Remember: the benchmark databases given a bunch of starting boards, rolls, and for each, the top five boards with post-roll equity for each.

There's also a set of training databases that gives a list of boards with pre-roll probabilities for the different game outcomes; that's what we do supervised learning against. Those are here. A description of the contents is here.

These training databases have grown substantially in the intervening years: there are now 1,225,297 entries for contact, 600,895 for crashed; and 516,818 for race.


Rebuilding TD-lambda learning

I tried to get TD-lambda learning to work with scikit-learn's MLPClassifier tools, but couldn't get it to accept probabilities as inputs rather than a small set of categories (1 or 0 values). Then I tried MLPRegressor, but that doesn't seem to have a nice way of making the outputs bounded in (0,1).

So rather than bang my head against that, I just rolled my own neural network again - this time in Python, but using numpy vectorized calculations to speed things up.

It's still pretty slow in execution - I can train a network with 80 hidden nodes at the pace of 20,000 games per hour on my desktop machine. But, it let me get back into the weeds with how this all works.

This time I followed Tesauro's setup a bit more closely, in that the inputs are explicitly white and black checker positions rather than "whichever player's on move", and I kept the two "whose move is it" inputs too. The outputs are: probability of white single win, probability of white gammon, probability of black gammon, probability of white backgammon, and probability of black backgammon. The probability of black single win was equal to one minus the sum of the other probabilities.

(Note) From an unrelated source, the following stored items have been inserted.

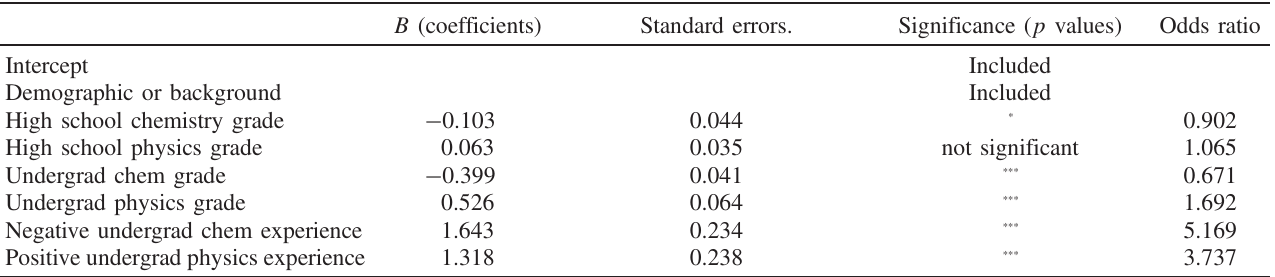
TABLE III. Female physicist logistic regression model summary with odds ratio. B (coefficients) Standard errors.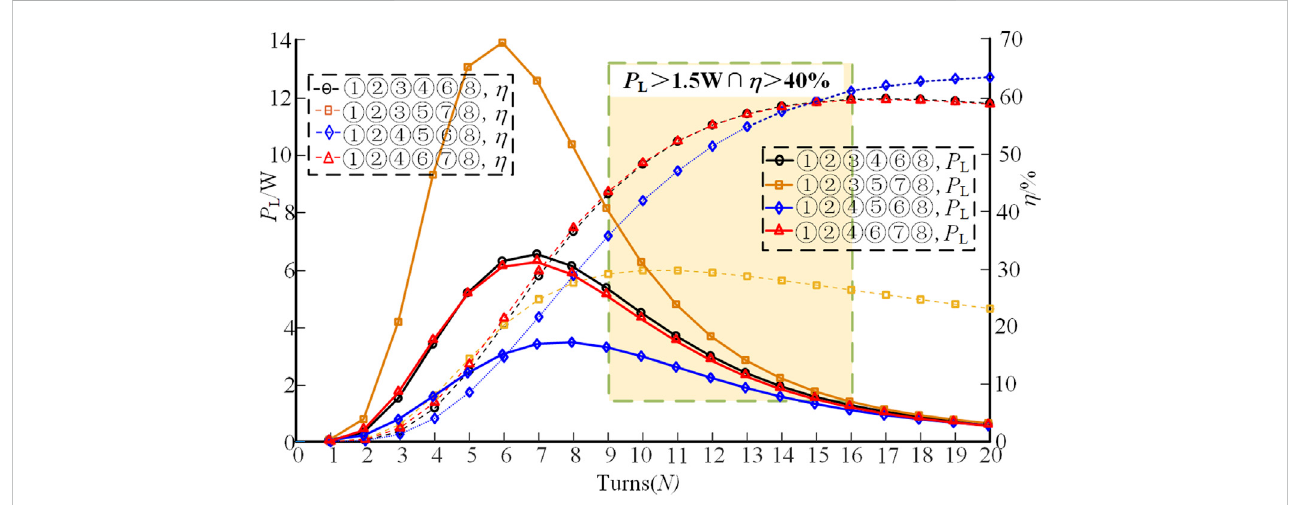
FIGURE 5 The performance of the four-relay coil WPT system varies with N or position.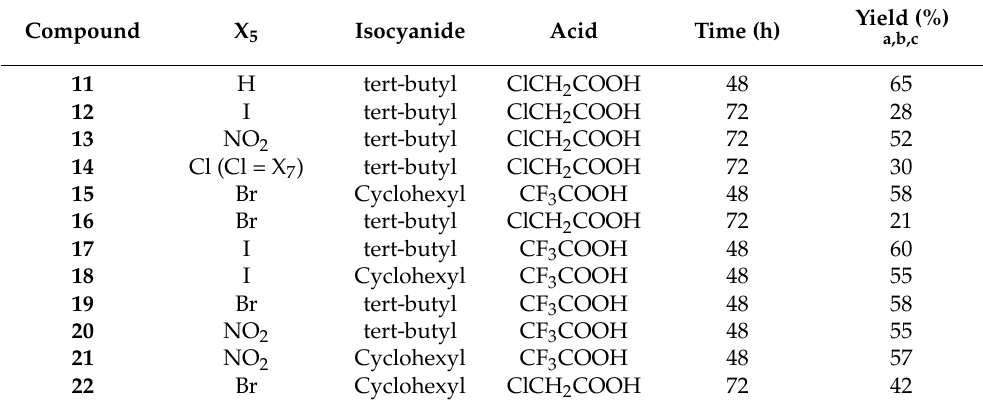
a Yield after purification. b All reactions used n-butylamine as the amino component, molecular sieves 3Å , rt. c All reactions were treated with Capsule@Amberlyst-15 for isocyanide scavenging.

I'm able to reproduce most of the initial cubeless play results from my earlier work, though I've yet to add the inputs for the number of checks available to hit, or the Berliner primes. It takes around 200,000 game iterations to train up to something like the Benchmark 2 level. This was using alpha=0.1, lambda=0, and no "alpha splitting" (using a different learning rate for the input->hidden weights and the hidden->output weights).

So now I've convinced myself that I remember how to build one of these players from scratch. For the next step I'm going to download the latest GnuBG benchmark databases and do supervised learning on those - it should be much easier to plug that into an external package like scikit-learn.


Thursday, July 1, 2021

Gerald Tesauro original paper

 For reference: here is a link to the original Tesauro paper on TD-Gammon.


Rebuilding the backgammon framework and pubEval

I need a working bot to tell me the best move once I get the "parse the board state from a photo of a board" bit sorted.

I'm still following the same approach as originally, but this time I'm reimplementing it in Python, not C++. Two reasons for that: first, I enjoy Python coding a whole lot more because it's easier; and second, there are some truly excellent open source machine learning libraries in Python that I'll leverage. Execution speed of course is much slower, which might cause some angst when training, so I might need to do some optimization. Perhaps use Cython or numba or something to speed that up - we'll see.

And a third reason: rebuilding it from scratch will help me remember how all the details work!

In any case I've rebuilt the structure now, and have got a pubEval player to play simple games against. I had to google around a fair bit to find a nice description of pubEval, and finally found one here, where Gerry Tesauro published a post with a C implementation. Basically pubEval is just a linear regression (actually two regressions: one for a race, one for contact) that takes a 122-element representation of the board state and returns a score, with a higher score being better. All you really need then is the board state encoding, plus the linear regression weights for the two regressions, which you can find at that link.

After playing some games manually against pubEval, I can honestly say that it's not very good. It's not terrible, but I now remember why it's pretty easy to beat.